* **Source document**
"""
Air is leaking out of the credit bubble, spending has slowed, and companies are feeling the squeeze.

Parsing the corporate bankruptcy filing data, it appears we are in the early stages of an economic meltdown. Most of the filings were in the consumer discretionary sector made up of companies manufacturing goods or providing services that people want but don’t need. The consumer discretionary category includes hotels, restaurants, clothing retailers, sporting goods sellers, media companies, etc.

The data seems to indicate that consumers are cutting back on discretionary spending as they continue to try to make ends meet in this inflationary world.

This is what the beginning of a recession looks like.

According to S&P Global, 55 of the corporate bankruptcies in the first half of 2024 fell into the consumer discretionary category. Sixteen of those filings were in June.

Three of the most recognizable companies in this category to file for bankruptcy in H1 were Red Lobster, Chicken Soup for the Soul Entertainment, and Joann Fabrics.

There were also 40 bankruptcies in the healthcare sector, 40 in industrials, 20 in information technology, 19 in consumer staples, and 16 in the financial sector. The rest of the filings came from the materials, communication services, energy, and utilities sectors.

You will find a complete list of filings through H1 2024 at the end of this article.

The blood is on the Fed’s hands

If you are looking for a scapegoat to blame for the surge in corporate bankruptcies, look no further than the Federal Reserve.

It raised rates and the U.S. economy cannot function long-term in a high interest rate environment. Easy money is gone, and companies are struggling to survive without that mother’s milk.

Or to put it another way, the economy is addicted to the drug of easy money. The drug dealer took it away and now the addict is going through withdrawals.
"""
* **What is required**
Copy out the corporate bankruptcy text in full, word for word. Rely only on the article for your work.

* **Entries supplied**
"""
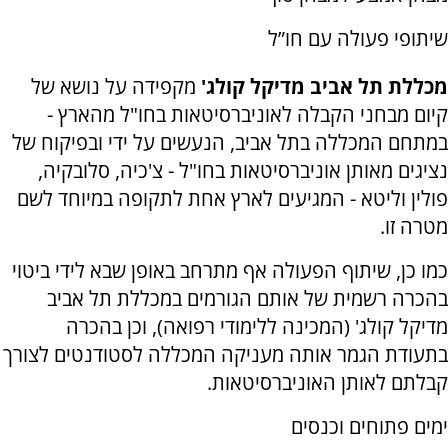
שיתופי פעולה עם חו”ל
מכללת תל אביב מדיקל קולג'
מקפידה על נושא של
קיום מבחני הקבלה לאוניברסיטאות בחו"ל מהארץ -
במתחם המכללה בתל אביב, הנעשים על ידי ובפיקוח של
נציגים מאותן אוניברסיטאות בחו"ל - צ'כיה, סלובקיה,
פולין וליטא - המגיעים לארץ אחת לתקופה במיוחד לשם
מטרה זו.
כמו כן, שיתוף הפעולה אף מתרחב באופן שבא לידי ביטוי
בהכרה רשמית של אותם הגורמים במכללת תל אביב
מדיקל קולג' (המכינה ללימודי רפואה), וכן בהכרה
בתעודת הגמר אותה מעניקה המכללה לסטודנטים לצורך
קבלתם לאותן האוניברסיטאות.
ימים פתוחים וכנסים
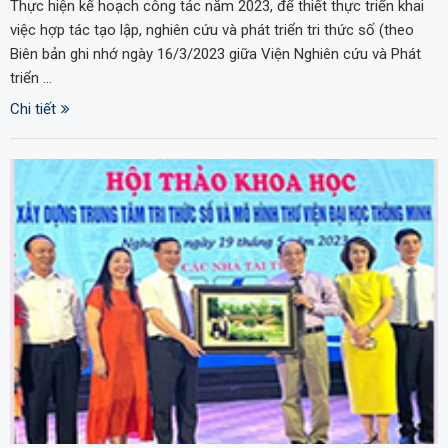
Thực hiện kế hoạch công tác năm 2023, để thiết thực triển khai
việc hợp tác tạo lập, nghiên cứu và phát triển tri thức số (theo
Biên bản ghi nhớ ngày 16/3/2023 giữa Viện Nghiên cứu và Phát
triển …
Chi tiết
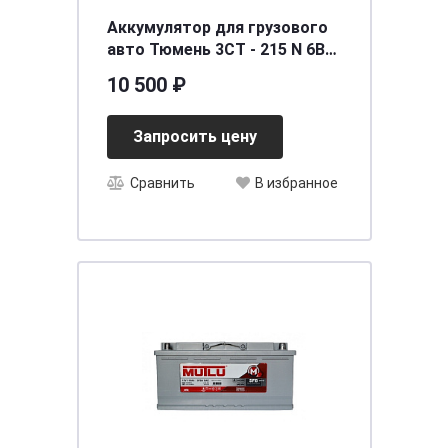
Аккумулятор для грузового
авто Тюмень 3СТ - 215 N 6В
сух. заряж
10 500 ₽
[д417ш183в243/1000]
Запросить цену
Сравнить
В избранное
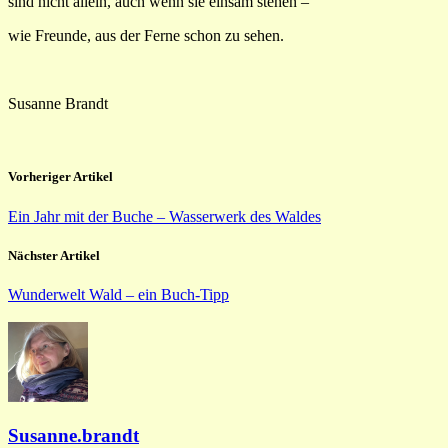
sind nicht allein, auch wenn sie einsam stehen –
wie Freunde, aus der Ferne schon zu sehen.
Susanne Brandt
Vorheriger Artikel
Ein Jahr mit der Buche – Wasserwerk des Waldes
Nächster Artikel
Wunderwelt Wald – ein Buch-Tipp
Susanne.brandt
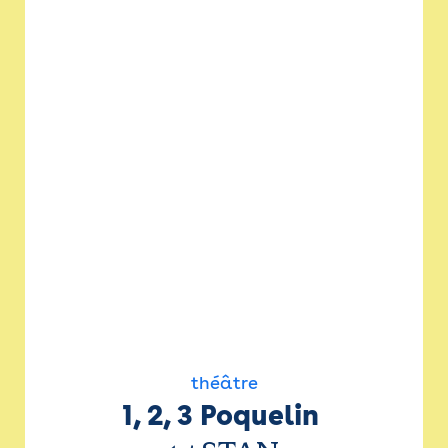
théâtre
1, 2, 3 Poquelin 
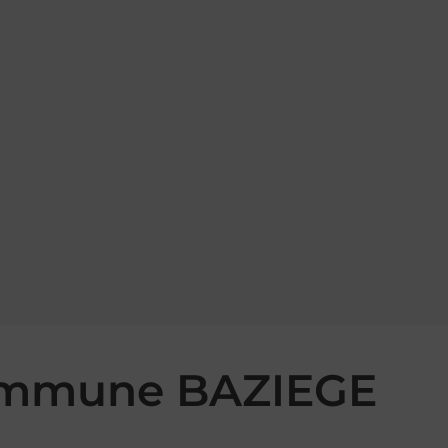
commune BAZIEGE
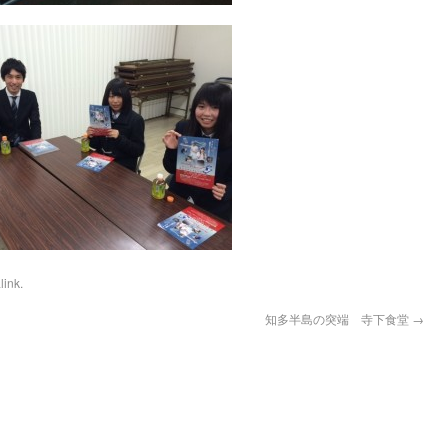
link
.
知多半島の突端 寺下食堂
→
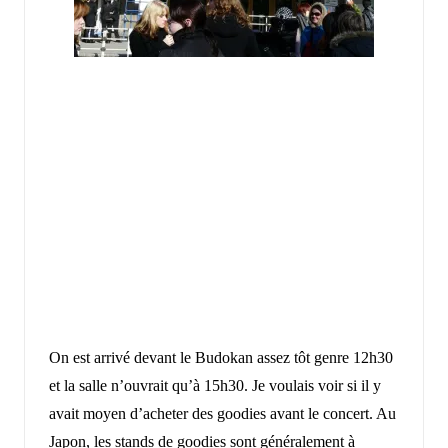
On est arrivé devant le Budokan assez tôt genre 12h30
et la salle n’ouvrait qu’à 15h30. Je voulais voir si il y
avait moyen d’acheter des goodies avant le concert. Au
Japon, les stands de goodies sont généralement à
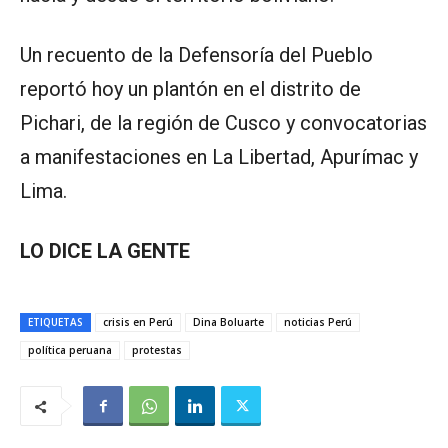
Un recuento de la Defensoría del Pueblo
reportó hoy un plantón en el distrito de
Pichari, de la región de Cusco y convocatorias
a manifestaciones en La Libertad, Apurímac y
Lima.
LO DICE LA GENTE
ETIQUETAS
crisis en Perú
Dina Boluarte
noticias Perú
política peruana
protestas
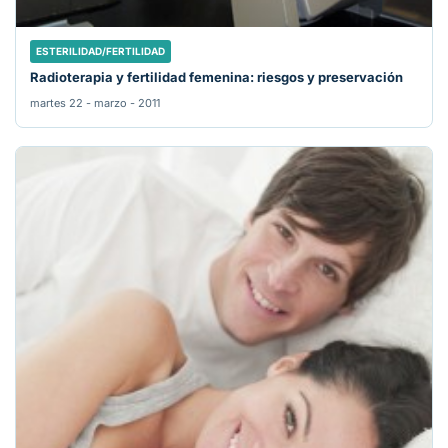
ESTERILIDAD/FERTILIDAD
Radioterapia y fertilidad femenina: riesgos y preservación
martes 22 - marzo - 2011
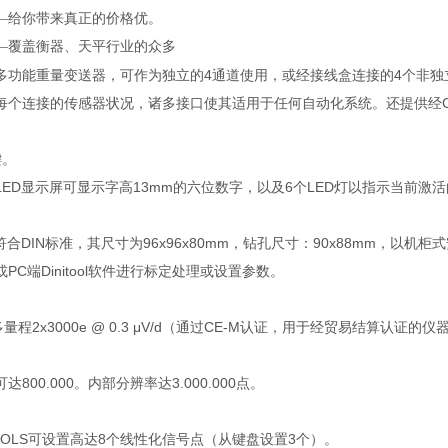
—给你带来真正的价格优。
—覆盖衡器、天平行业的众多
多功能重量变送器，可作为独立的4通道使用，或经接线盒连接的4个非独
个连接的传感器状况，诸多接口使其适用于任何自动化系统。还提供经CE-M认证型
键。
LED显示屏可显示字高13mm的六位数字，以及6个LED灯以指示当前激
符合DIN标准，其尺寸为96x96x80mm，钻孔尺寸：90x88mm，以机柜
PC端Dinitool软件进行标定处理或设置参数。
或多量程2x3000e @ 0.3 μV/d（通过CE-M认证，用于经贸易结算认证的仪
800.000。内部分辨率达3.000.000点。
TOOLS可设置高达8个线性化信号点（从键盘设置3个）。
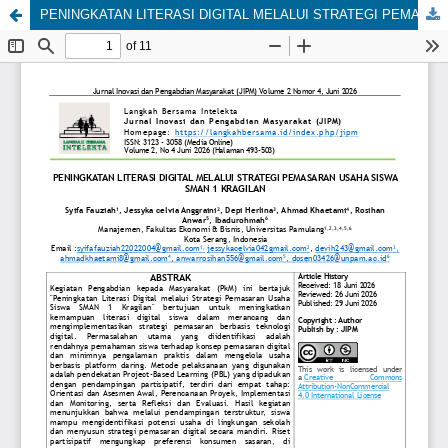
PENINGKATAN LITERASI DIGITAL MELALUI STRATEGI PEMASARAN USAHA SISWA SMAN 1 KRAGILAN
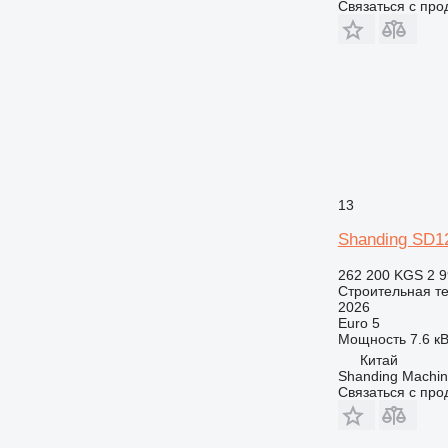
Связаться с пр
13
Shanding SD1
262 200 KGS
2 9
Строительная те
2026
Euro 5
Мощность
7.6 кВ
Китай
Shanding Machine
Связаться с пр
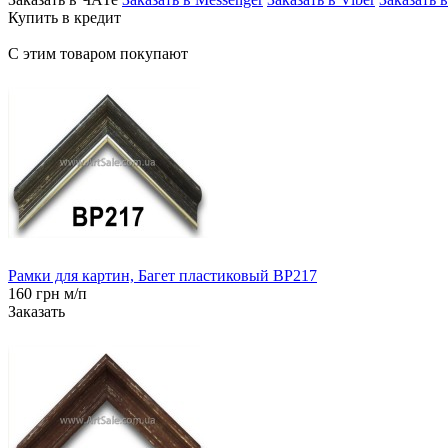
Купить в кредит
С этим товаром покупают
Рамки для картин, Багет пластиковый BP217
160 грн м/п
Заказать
"""
* **Solution for this problem**
Air is leaking out of the credit bubble, spending has slowed, and companies are feeling the squeeze.

Parsing the corporate bankruptcy filing data, it appears we are in the early stages of an economic meltdown. Most of the filings were in the consumer discretionary sector made up of companies manufacturing goods or providing services that people want but don’t need. The consumer discretionary category includes hotels, restaurants, clothing retailers, sporting goods sellers, media companies, etc.

The data seems to indicate that consumers are cutting back on discretionary spending as they continue to try to make ends meet in this inflationary world.

This is what the beginning of a recession looks like.

According to S&P Global, 55 of the corporate bankruptcies in the first half of 2024 fell into the consumer discretionary category. Sixteen of those filings were in June.

Three of the most recognizable companies in this category to file for bankruptcy in H1 were Red Lobster, Chicken Soup for the Soul Entertainment, and Joann Fabrics.

There were also 40 bankruptcies in the healthcare sector, 40 in industrials, 20 in information technology, 19 in consumer staples, and 16 in the financial sector. The rest of the filings came from the materials, communication services, energy, and utilities sectors.

You will find a complete list of filings through H1 2024 at the end of this article.

The blood is on the Fed’s hands

If you are looking for a scapegoat to blame for the surge in corporate bankruptcies, look no further than the Federal Reserve.

It raised rates and the U.S. economy cannot function long-term in a high interest rate environment. Easy money is gone, and companies are struggling to survive without that mother’s milk.

Or to put it another way, the economy is addicted to the drug of easy money. The drug dealer took it away and now the addict is going through withdrawals.